Carry on the write-up about tracking the instruments in the room, picking up after its last sentence.

*** Opening Passage for review ***

Frame-delta velocity, but only for the drumsticks. Drumsticks are the one instrument where hitting something matters — a fast downward motion should register as a drum hit, not as ambient positional data. So every frame, I subtract the previous position from the current position, compute the magnitude, and store that as velocity. I only update velocity for drumsticks because for the other instruments it’s noise — a guest slowly moving the sax around the room doesn’t need a velocity channel. This also solved a practical motion capture issue: the drumsticks are more difficult to track because they’re straight sticks, and you need to be able to hold them, making traditional markers impractical. We ended up using reflective tape, which worked for position, but the rotation data was very jittery and unreliable. By using velocity as the main trigger for the drums instead of rotation, we were able to have a responsive drum part without needing clean rotation data from the drumsticks.

Cleanup with last_updated. If a guest puts down an instrument and walks away, QTM eventually stops seeing it, which can cause errors downstream in the sound and visual connections. The registry has a cleanup(max_age=1.0) method that drops any object that hasn’t been updated in the last second. This prevents stale data from sitting in the output tables.

The Pose Detector

Sitting on top of the registry is a pose detection layer that watches the overall state of all tracked objects and fires higher-level events — not something simple like “where is the sax,” but a more complex calculative like “are all five instruments in the four corners of the room right now?” These are collaborative states — things that only happen when multiple guests coordinate.

*** Closing Passage for review ***
*** Opening Data listing ***

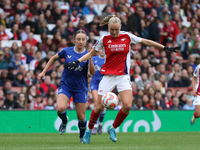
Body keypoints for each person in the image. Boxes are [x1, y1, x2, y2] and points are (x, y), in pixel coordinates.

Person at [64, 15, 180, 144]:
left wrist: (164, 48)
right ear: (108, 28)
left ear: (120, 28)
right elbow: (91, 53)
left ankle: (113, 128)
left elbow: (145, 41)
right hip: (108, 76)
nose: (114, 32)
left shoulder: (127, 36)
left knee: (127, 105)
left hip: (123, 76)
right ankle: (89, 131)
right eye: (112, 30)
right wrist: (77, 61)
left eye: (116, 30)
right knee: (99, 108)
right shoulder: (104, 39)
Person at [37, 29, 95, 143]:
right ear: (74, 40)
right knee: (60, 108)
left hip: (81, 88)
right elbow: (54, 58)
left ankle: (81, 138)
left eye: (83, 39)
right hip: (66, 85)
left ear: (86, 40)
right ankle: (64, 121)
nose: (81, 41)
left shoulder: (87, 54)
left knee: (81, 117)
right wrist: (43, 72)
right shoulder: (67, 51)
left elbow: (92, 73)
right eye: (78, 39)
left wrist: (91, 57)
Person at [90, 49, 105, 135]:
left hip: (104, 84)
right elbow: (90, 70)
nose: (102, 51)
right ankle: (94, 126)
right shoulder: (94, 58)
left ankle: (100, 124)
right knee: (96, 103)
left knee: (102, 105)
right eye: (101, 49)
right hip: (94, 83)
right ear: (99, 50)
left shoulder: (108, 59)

*** Closing Data listing ***
*** Opening Data listing ***

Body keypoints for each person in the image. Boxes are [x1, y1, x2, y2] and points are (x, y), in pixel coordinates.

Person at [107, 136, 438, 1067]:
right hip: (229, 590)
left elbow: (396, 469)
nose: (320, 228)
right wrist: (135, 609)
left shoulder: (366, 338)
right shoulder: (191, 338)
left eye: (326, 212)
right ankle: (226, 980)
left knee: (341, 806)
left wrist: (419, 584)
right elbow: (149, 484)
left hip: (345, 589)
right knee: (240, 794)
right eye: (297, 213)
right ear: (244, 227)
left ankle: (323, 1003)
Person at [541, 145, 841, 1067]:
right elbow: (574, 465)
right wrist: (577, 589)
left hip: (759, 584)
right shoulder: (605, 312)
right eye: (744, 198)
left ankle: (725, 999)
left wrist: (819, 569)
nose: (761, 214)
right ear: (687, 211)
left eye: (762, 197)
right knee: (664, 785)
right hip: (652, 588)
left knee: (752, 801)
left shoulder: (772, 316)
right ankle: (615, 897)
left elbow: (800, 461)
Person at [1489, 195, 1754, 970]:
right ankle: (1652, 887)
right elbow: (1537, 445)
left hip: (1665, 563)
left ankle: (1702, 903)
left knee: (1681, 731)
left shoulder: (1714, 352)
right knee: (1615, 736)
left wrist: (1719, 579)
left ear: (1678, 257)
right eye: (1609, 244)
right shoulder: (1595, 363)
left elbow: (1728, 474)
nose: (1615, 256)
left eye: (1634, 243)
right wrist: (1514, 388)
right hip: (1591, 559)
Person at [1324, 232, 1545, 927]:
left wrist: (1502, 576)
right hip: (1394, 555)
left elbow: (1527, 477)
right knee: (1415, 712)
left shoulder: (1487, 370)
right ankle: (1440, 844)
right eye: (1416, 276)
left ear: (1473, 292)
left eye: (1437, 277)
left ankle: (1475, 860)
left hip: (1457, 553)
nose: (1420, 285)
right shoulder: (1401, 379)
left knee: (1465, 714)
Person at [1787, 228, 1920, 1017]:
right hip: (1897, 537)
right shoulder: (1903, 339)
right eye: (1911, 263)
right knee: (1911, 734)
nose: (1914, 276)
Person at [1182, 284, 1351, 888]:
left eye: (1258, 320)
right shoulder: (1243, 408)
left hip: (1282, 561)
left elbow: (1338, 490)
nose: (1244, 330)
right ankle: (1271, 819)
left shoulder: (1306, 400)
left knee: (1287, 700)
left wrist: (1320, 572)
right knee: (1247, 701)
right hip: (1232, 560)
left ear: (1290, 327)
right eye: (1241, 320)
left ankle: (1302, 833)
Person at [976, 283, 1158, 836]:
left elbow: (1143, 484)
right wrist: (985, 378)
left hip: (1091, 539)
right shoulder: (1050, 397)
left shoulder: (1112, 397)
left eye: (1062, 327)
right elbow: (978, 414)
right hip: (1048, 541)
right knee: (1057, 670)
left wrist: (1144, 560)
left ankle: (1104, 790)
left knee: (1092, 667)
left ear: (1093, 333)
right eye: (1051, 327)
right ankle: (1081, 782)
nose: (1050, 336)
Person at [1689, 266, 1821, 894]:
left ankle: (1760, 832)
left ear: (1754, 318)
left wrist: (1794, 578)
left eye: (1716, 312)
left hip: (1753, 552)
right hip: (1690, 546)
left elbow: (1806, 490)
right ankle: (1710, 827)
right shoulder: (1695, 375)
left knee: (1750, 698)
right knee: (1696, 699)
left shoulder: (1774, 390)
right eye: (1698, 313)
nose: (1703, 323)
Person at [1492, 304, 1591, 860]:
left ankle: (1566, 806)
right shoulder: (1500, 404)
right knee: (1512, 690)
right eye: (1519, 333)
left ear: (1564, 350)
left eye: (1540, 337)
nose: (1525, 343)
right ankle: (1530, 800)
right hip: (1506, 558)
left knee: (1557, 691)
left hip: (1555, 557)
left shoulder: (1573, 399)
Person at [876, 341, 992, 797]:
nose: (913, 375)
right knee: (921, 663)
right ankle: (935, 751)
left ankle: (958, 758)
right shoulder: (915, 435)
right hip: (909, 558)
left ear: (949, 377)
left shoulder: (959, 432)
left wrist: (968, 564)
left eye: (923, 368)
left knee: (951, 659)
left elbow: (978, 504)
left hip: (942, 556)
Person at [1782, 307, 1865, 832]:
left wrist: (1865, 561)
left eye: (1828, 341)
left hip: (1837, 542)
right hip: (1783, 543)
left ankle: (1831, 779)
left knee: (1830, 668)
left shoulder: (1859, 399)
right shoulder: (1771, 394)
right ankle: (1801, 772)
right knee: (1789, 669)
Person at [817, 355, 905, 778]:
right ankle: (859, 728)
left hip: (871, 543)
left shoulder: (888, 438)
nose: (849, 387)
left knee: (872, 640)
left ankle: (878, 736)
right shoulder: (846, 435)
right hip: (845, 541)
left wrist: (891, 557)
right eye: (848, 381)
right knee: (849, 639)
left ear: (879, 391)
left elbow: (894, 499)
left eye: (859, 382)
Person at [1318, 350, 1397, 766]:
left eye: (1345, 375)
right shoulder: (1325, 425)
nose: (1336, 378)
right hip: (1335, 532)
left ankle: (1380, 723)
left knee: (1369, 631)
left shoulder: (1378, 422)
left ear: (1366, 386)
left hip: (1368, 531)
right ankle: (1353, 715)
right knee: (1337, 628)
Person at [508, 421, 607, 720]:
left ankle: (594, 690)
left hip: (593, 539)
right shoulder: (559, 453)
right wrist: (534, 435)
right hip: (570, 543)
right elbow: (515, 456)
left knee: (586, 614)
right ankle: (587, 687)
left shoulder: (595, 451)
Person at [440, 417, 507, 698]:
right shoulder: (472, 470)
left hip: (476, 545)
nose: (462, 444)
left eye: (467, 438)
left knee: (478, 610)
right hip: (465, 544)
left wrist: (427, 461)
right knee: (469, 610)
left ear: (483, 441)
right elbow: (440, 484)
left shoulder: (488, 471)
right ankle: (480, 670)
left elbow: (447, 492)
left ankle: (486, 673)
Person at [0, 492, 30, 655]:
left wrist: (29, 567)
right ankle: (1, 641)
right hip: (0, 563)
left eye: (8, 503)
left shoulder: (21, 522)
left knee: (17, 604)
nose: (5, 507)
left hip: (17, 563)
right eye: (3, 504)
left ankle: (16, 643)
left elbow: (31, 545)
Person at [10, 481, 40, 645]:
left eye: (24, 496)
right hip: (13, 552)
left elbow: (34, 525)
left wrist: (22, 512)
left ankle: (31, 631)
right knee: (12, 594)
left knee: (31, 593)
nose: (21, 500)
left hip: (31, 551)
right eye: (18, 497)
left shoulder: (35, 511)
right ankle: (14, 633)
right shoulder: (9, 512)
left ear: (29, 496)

*** Closing Data listing ***

**Output of the task:**
I built three pose types:

four_corners: all five instruments roughly in the four corners of the room
line_x / line_y: all instruments aligned along the X or Y axis
clustered: all instruments grouped tightly together

The detector takes lambdas, so adding a new pose is just one line:

detector.add('clustered', lambda reg, t:
  objects_clustered(reg, threshold=t))

Each pose returns both a boolean (active/inactive) and a value (the Y position of the line, the center of the cluster, etc.), so artists could use them as triggers or as continuous values, whichever they wanted. This ended up being a really fun part of the system, because it encouraged group play and made the experience more than just “move an object around and hear a sound.” It created moments where guests had to work together to discover the hidden poses and unlock new and exciting interactions.

Per-Instrument Mapping in Nodes

Here is the inside of the per-instrument mapping component:

One of these exists for each of the five instruments. They all have the same shape but different numbers, because each instrument’s mapping was tuned separately.

The network takes one tracked object in, splits its data into channels (rotation, X position, Y position, Z position, spatial angle, distance from center), runs each channel through a select → math → null chain, and merges the output back out. The math nodes are where the per-instrument tuning happens. That’s where I’d change the Z position mapping for the trumpet from “0 to 5 meters → 0 to 1” to “0.5 to 1.5 meters → -1 to 1” because that was the height range people actually held it at.

This copy-paste-and-adjust pattern is honestly one of the things I love about TouchDesigner. Python is better for logic that should be identical across objects. Nodes are better for logic that should be structurally identical but numerically different. You duplicate the network, relabel it, and tweak the numbers without ever touching code.

While Jovanna took the lead on the specifics of the visual mapping work, I built the structure and refined the values, figuring out what ranges actually felt responsive for each visual, and what subtleties each instrument’s data wanted to express. This system worked really smoothly, especially as we playtested and discovered that instruments are held different ways: a trumpet will typically be held higher than a bass, but that shouldn’t mean the trumpet is blasting and the bass is almost silent in the height-to-gain mappings.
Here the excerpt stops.